BEGIN Provided entries

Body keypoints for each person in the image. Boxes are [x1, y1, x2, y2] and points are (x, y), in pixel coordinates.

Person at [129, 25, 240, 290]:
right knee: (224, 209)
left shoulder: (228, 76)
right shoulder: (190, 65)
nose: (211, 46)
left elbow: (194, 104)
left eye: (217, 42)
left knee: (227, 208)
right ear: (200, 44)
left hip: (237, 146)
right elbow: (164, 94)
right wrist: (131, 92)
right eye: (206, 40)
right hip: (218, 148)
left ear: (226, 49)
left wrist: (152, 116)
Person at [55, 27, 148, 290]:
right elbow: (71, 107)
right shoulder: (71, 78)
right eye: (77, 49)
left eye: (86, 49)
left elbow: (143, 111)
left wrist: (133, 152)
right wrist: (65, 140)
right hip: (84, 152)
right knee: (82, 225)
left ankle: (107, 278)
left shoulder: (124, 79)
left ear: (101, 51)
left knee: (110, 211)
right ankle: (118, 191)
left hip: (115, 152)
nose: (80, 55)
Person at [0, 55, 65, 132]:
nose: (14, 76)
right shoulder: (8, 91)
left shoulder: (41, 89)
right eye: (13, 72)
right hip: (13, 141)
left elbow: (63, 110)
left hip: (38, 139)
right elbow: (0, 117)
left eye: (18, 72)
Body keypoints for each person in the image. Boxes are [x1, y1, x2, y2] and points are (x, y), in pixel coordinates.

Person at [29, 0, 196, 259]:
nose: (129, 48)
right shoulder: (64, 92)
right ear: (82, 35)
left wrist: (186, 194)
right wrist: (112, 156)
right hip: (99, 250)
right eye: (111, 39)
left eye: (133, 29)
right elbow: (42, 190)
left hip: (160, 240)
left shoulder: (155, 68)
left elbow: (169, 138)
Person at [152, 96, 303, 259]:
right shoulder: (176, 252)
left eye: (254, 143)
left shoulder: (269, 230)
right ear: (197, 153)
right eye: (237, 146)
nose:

END Provided entries

* The task *
Every line with the string "shoulder" in the material should be returned.

* Answer for the task *
left shoulder: (228, 76)
right shoulder: (190, 65)
right shoulder: (71, 78)
left shoulder: (124, 79)
right shoulder: (8, 91)
left shoulder: (41, 89)
right shoulder: (64, 92)
left shoulder: (155, 68)
right shoulder: (176, 252)
left shoulder: (269, 230)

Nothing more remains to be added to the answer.